Lets talk about Ignorance

Redebeitrag im Grossen Rat zu meinem Anzug bezüglich Haltung gegenüber Umwelt- und Menschenrechtsverletzungen durch multinationale Konzerne mit Basler Hauptsitz

Eine repräsentative Umfrage bei der Schweizer Bevölkerung ergab vor einem Jahr, dass 90 Prozent der Schweizerinnen und Schweizer wollen, dass Schweizer Konzerne weltweit die Menschenrechte und Umwelt respektieren. Das ist heute aber oft nicht der Fall.

Syngenta ist der Basler Konzern, der am meisten negative Schlagzeilen macht. Oliver Bolliger hat bereits einen guten Überblick über die durch diese Firma verursachte Umweltzersörung und Ausbeutung der Arbeitnehmenden und ihrer Gesundheit gegeben. Deshalb muss ich hier nicht weiter darauf eingehen.

Aber auch andere hier ansässige Multis weisen ethisch fragwürdige Geschäftspraxen auf:

So kamen Novartis und Roche nicht nur durch Medikamententests an Kleinkindern in Indien in Verruf und verstossen gemäss der NGO Public Eye bei Medikamententests regelmässig gegen internationale ethische Richtlinien. Auch das politische und gerichtliche Vorgehen dieser Firmen gegen Generika in den Ländern des Südens wird von verschiedenen NGOs und auch von einem UNO-Sonderberichterstatter kritisiert.

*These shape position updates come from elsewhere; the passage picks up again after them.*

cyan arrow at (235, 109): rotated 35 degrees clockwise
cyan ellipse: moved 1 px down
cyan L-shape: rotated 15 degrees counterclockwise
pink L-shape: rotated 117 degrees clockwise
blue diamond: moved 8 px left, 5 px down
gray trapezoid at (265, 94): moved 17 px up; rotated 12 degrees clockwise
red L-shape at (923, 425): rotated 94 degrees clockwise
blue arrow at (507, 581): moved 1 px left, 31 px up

Die Pharma-Industrie torpediert damit das Engagement der Staaten, das Recht auf Gesundheit und den Zugang zu notwendigen Medikamenten zu verbessern.

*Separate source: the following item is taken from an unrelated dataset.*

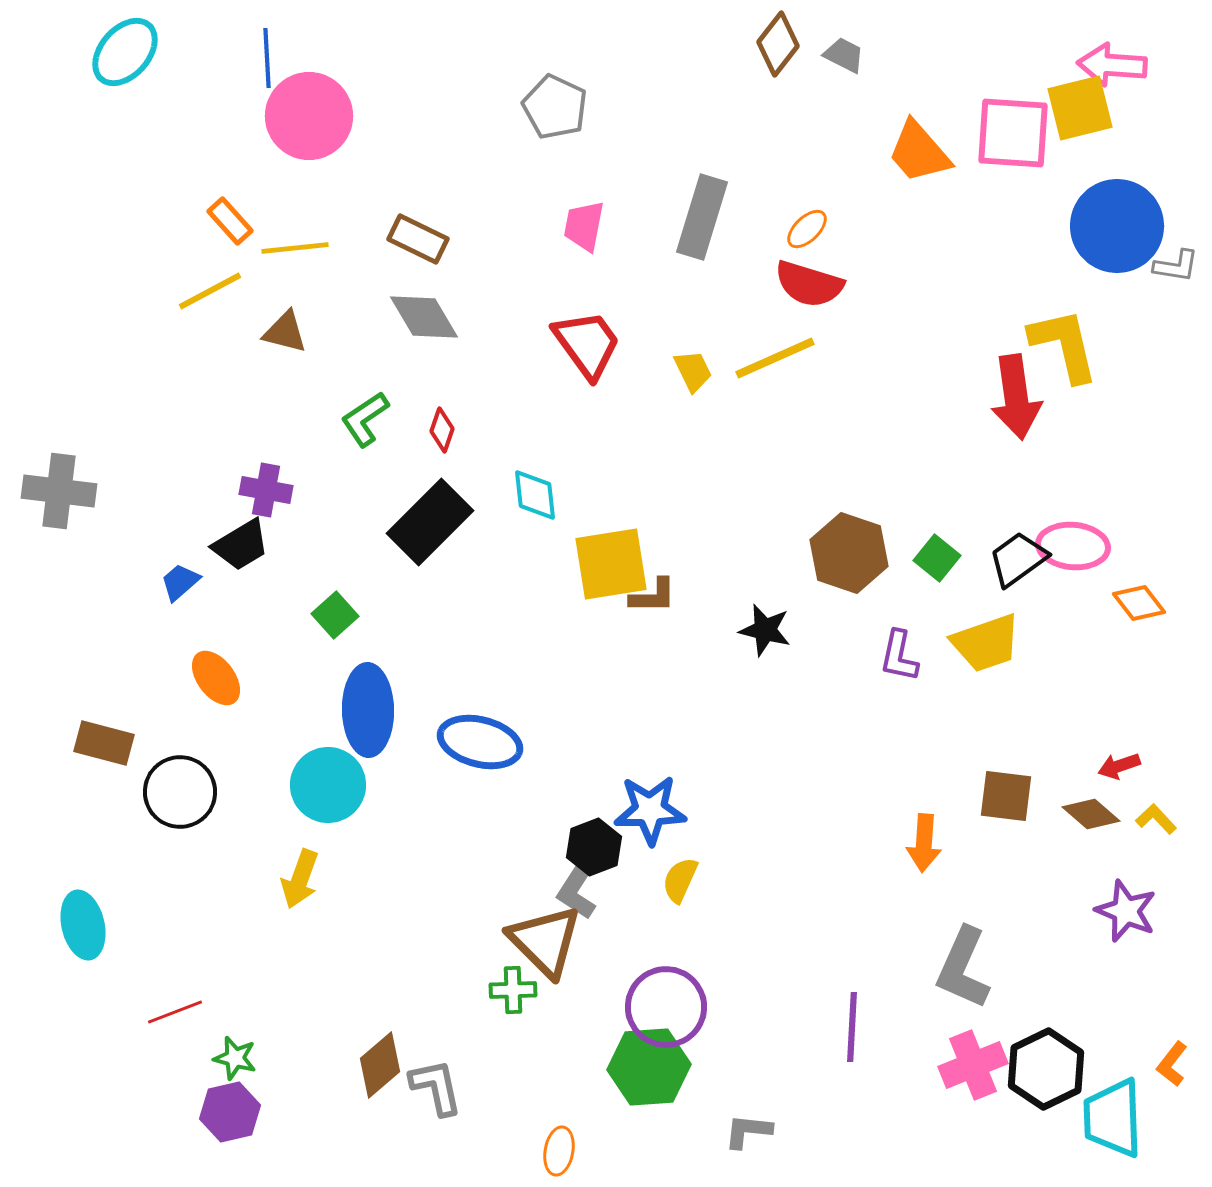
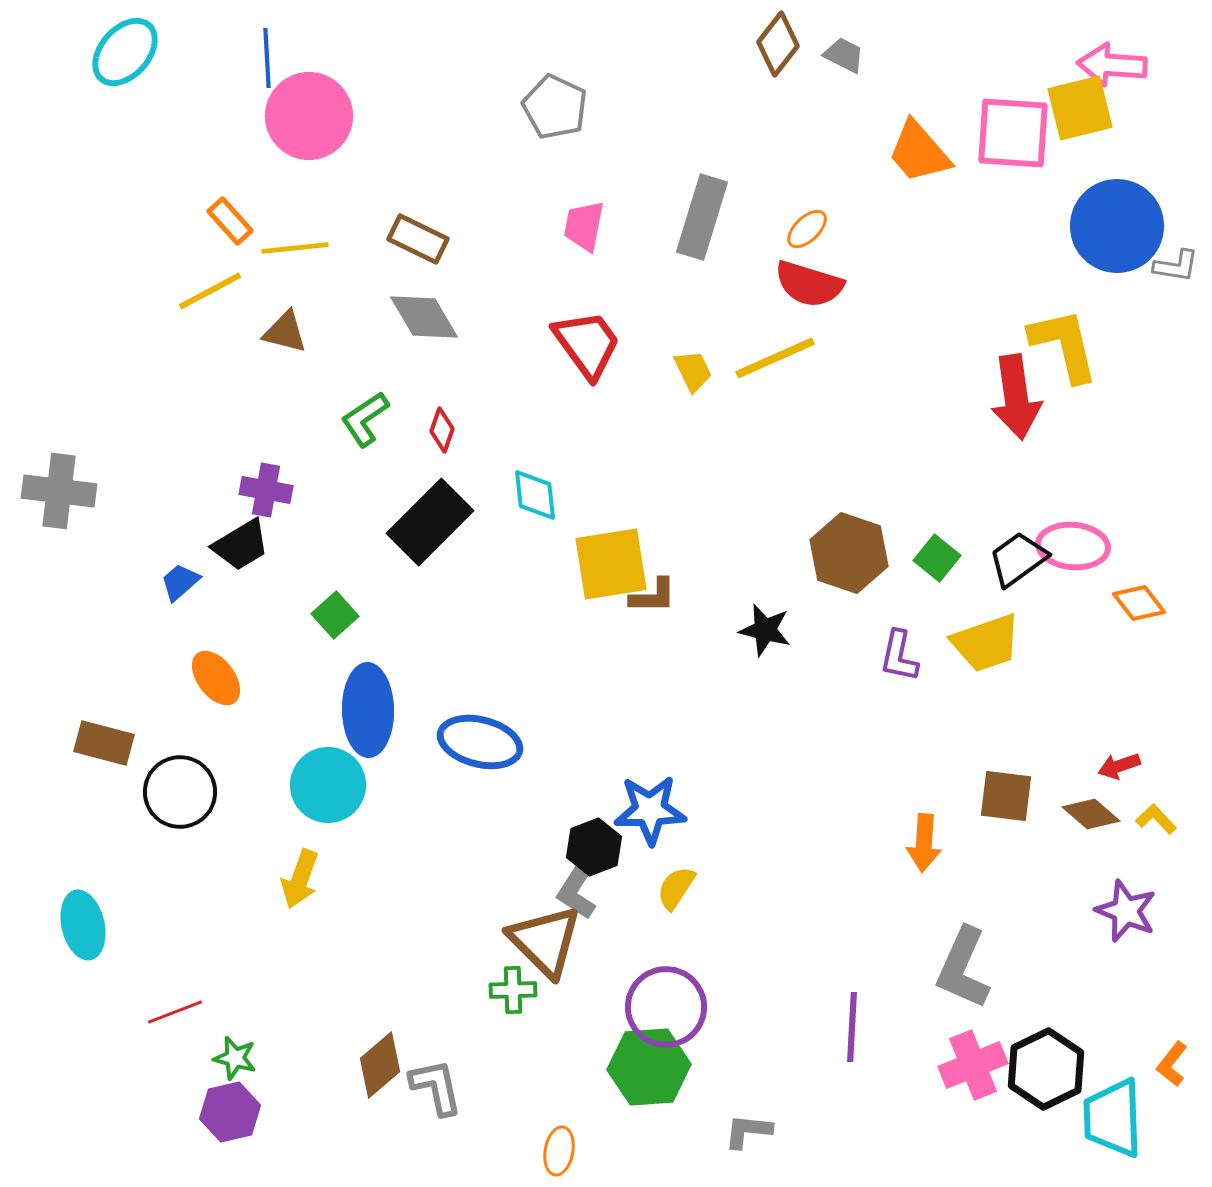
yellow semicircle at (680, 880): moved 4 px left, 8 px down; rotated 9 degrees clockwise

In den Produktionsstätten des Basler Bekleidungskonzerns Tally Weijl muss laut eines Berichts des Kassensturzes aufgrund fehlenden Kontrollen mit Kinderarbeit gerechnet werden. Zudem weigerte sich das Unternehmen nach dem Einsturz einer Textilfabrik in Bangladesch mit über 1000 Toten lange, ein Abkommen für mehr Gebäudesicherheit in ihren Produktionsstätten zu unterzeichnen. Der Konzern machte damit deutlich, was er von einem angemessenen Schutz der Fabrikarbeiterinnen hält.

Wie reagiert die Basler Regierung auf diese Berichte? Allenfalls äussert sie in direkten Gesprächen mit den Firmen vorsichtig Kritik. In der Öffentlichkeit scheuen die Regierungsratsmitglieder aber vor klaren Worten zurück. Der ehemalige Regierungspräsident Guy Morin ging vor 2 Jahren sogar noch weiter und appellierte an einem Podiumsgespräch an eine „Toleranz“ gegenüber Syngenta und erklärte, dass wir in Basel halt mit den Schattenseiten der Chemiekonzerne leben müssten.

Wir wollen, dass die Basler Regierung in Zukunft eine aktive und kritische Haltung gegenüber den Konzernen mit Sitz in Basel einnimmt und klare Forderungen zum Schutz der Umwelt, der lokalen Bevölkerung und der Arbeitnehmenden in den Ländern des Südens stellt und auch kritisiert, wenn das nicht eingehalten wird.

Das gilt einerseits für die direkten Gespräche, die die Regierung mit den Konzernen führt und andererseits für die Äusserungen gegenüber der Öffentlichkeit. Steuereinnahmen und Arbeitsplätze rechtfertigen kein Schweigen, wenn Syngenta Mensch und Umwelt vergiftet, die Pharma-Industrie die Umsetzung des Rechts auf Gesundheit behindert und Bekleidungsfirmen Kinderarbeit und tödliche Arbeitsbedingungen in ihren direkten Zuliferfirmen tolerieren.

Wir haben eine rot-grüne Regierung und eine Verfassung, die das Recht auf Leben und auf körperliche und geistige Unversehrtheit festschreibt und den besonderen Schutz von Kindern und Jugentlichen garantiert. Darüber hinaus gibt die Verfassung dem Kanton die Aufgabe, dafür zu sorgen, dass die Umwelt und die Biodiversität erhalten bleiben.

Wir wollen, dass die Regierung den Auftrag den ihr die Verfassung gibt, auch im Zusammenhang mit multinationalen Konzernen mit Basler Hauptsitz ernst nimmt. Standortpolitik darf nicht über der Förderung der Grundrechte und dem Schutz der lebensnotwendigen Umwelt stehen.